The team also met with Small Enterprise Assistance Funds (SEAF) to visit Hill Animals Feeds, one of their project recipients in Bagamoyo. Hillary Shoo started the company in 1993 and, with a loan from SEAF, he plans to increase his storage capacity, which will allow him to buy directly from smallholder farmers during harvest season.
The team spent an afternoon with WFP to learn more about emergency aid in Tanzania. USAID Food for Peace works with WFP to provide aid to refugee camps in the northwest region of the country, where there has been a recent influx of refugees from Burundi.
The team then spent a day at Bakhresa Mill and its baking facility to gain a better understanding of the wheat monetization that funds the Food for Progress projects. Bakhresa Mill purchased the wheat that funded four of the Tanzanian projects. Bakhresa’s Milling Director Arvind Shukla told the team that they fortify products going to poorer segments of the population, and purchasing the monetized wheat allows them to pass savings on to their consumers and sell their flour at a lower price. This way, customers in Tanzania also benefit from the monetization, in addition to those who benefit directly from the funded projects.

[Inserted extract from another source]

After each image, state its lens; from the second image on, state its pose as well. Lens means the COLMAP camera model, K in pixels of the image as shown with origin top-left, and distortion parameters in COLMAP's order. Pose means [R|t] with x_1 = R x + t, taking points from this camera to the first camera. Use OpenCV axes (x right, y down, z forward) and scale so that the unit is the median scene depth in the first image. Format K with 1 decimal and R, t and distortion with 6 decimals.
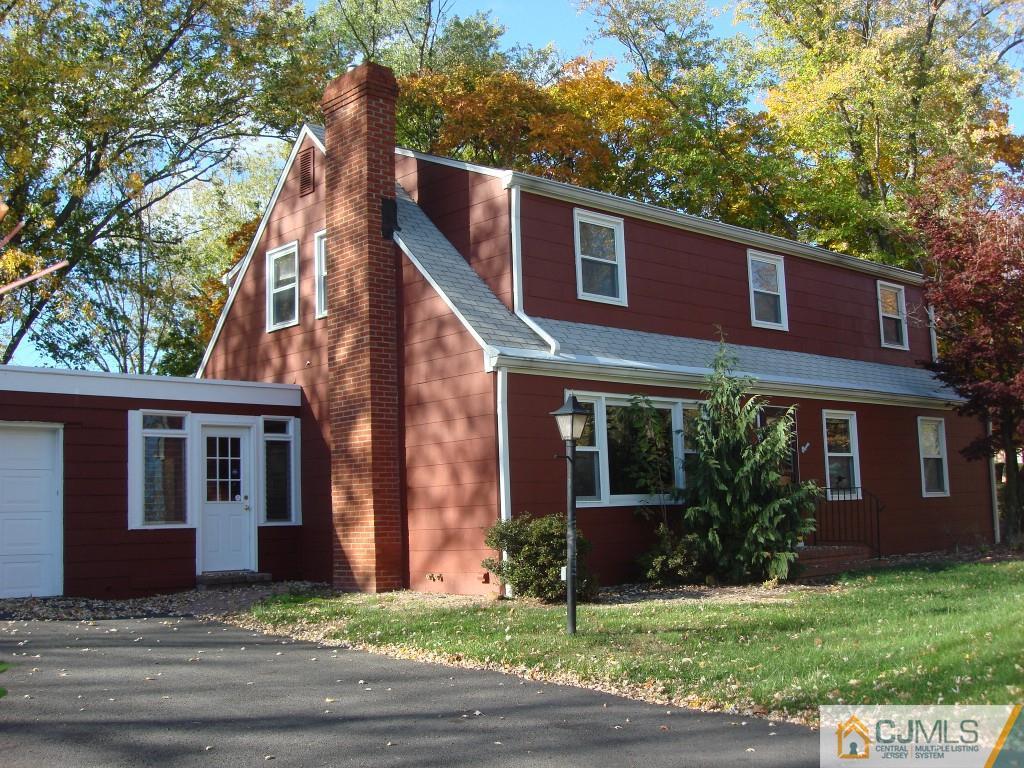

After Dar es Salaam, the team traveled to Morogoro to visit rural programs in the region run by Catholic Relief Services (CRS) and FINCA International. The CRS project, Soya ni Pesa, is a soybean value chain development project, geared toward helping farmers produce soy and gain access to the poultry feed value chain. CRS provides management and technical assistance to facilitate farmer growth. The project has stimulated a soybean price increase for farmers and benefits the feed producers by giving them better access to the soy inputs they need. The team met directly with some of the farmers in the program and learned about their challenges and successes.
The FINCA project provides loans to smallholder farmers, focusing on loans that are accessible to agricultural workers. USW met with several farmers who receive these loans. They shared what they have accomplished with increased access to credit. It has allowed many of them to increase their farm size, improve infrastructure and send their children to school.
Agriculture plays a crucial role in Tanzania’s economy, so improvements to that industry benefit the entire country. The four Tanzanian projects funded by wheat monetization work in different ways toward a common goal of agricultural development. Seeing the positive effects of those projects on the entire economy helped the trip participants better understand the role that U.S. wheat plays in the process.
“This trip helped clarify how the funding works, but more importantly, the big picture of the real purpose of the projects,” said Schock. “It was transformational for my attitude of world food production. As humans, and particularly as farmers, we must try to help those that want to help themselves, and that’s what these programs do.”